Afterwards, Méchain discovered some discrepancies in his measurements, but deliberately neglected to report them. He spent the rest of his life trying to reconcile them, pushing himself so much that his mental health suffered.
The actual difference (caused by mathematical factors that were unknown at the time of the survey), was less than the width of a hair.
Jean-Baptiste Lully was an Italian-born French composer, instrumentalist, and dancer who spent most of his life working in the court of Louis XIV of France. He is considered the chief master of the French baroque style. He is renowned for his ballet music and his choral works (‘grands motets’) written for the liturgical services in the royal chapel.
Simon Vouet was the leader of the French artists of the Baroque style in Rome. He was later court painter to Louis XIII.

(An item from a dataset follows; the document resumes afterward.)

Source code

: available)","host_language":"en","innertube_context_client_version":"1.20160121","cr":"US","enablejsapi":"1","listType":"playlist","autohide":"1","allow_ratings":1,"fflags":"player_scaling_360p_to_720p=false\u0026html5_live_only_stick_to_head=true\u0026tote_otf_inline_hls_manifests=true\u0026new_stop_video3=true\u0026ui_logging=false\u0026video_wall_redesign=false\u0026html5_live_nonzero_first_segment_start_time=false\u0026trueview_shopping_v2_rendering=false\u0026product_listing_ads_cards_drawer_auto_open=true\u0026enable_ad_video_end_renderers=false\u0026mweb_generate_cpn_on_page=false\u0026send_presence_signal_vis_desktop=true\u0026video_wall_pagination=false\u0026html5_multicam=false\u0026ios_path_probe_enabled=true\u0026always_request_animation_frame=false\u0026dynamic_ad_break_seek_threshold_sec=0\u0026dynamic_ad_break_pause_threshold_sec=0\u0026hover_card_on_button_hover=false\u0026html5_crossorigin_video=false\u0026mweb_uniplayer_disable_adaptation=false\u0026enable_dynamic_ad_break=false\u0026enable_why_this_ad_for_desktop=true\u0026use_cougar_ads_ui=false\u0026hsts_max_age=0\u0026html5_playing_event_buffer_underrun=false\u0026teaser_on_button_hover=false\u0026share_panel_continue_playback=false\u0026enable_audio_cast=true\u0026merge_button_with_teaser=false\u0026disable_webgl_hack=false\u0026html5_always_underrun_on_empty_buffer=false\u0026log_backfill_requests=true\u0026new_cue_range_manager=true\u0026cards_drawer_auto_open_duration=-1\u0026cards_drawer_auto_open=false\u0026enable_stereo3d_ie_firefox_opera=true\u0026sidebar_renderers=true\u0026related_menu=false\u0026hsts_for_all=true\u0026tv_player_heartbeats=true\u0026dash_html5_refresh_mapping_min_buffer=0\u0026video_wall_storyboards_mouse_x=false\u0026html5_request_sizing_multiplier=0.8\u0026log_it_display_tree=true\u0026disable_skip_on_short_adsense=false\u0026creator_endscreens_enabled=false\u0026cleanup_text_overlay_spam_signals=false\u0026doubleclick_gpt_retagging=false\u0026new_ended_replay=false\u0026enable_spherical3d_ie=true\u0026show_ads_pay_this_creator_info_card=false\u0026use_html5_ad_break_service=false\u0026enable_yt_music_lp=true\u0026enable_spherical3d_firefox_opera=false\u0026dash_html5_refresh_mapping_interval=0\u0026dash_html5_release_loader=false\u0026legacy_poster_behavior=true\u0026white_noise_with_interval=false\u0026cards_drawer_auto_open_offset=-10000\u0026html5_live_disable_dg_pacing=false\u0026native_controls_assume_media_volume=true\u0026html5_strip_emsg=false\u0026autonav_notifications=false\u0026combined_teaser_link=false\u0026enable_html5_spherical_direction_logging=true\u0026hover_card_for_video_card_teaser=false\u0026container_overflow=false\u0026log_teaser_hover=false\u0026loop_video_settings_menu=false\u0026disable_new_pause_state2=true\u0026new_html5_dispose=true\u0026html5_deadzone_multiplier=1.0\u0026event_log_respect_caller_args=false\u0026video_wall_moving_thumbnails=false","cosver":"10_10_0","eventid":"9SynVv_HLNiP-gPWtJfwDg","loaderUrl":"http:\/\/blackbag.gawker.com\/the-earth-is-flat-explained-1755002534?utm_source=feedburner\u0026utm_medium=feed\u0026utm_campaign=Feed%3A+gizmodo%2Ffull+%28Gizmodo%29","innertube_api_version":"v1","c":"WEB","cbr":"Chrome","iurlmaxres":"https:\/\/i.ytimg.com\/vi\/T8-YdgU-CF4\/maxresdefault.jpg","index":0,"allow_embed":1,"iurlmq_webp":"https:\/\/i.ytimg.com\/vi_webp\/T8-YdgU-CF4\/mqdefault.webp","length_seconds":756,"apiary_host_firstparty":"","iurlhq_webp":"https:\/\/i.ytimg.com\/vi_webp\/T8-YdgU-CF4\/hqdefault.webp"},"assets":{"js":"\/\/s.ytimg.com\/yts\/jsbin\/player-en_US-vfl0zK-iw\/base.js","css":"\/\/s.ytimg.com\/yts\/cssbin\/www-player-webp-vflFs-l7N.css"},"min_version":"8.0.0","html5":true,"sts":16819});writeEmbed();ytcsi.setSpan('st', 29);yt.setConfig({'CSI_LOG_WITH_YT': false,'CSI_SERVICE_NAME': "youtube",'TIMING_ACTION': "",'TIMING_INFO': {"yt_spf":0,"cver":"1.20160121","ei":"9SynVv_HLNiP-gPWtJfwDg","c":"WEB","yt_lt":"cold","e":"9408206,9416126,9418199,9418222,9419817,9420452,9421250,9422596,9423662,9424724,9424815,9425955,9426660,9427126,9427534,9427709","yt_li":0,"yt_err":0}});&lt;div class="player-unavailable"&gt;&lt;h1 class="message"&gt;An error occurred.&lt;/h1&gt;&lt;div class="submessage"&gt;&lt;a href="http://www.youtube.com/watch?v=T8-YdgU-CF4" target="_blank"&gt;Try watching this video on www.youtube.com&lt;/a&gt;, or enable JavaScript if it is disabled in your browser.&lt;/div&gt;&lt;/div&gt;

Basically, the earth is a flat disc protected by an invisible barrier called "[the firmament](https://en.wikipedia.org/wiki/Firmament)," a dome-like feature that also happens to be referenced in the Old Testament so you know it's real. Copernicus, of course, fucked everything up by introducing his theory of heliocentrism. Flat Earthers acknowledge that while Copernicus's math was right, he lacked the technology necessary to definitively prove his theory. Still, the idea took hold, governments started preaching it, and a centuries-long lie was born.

Louis XIII was the King in the Dumas novel, The Three Musketeers.
From the accession of Louis XIII in 1610 until the deposition of Louis XVI in 1792 - a period of 182 years - there were only four Kings of France.
There are four Kings in a standard deck of cards.
John D. Rockefeller was a founder, chairman and a major shareholder of Standard Oil. With the dissolution of the Standard Oil trust into 33 smaller companies in 1911, he became the richest man in the world.
Rockefeller is reputed to have never read the decision of the Supreme Court which mandated the break-up of Standard Oil under anti-trust law.
Vice President Nelson Rockefeller died in office while having sex with his secretary.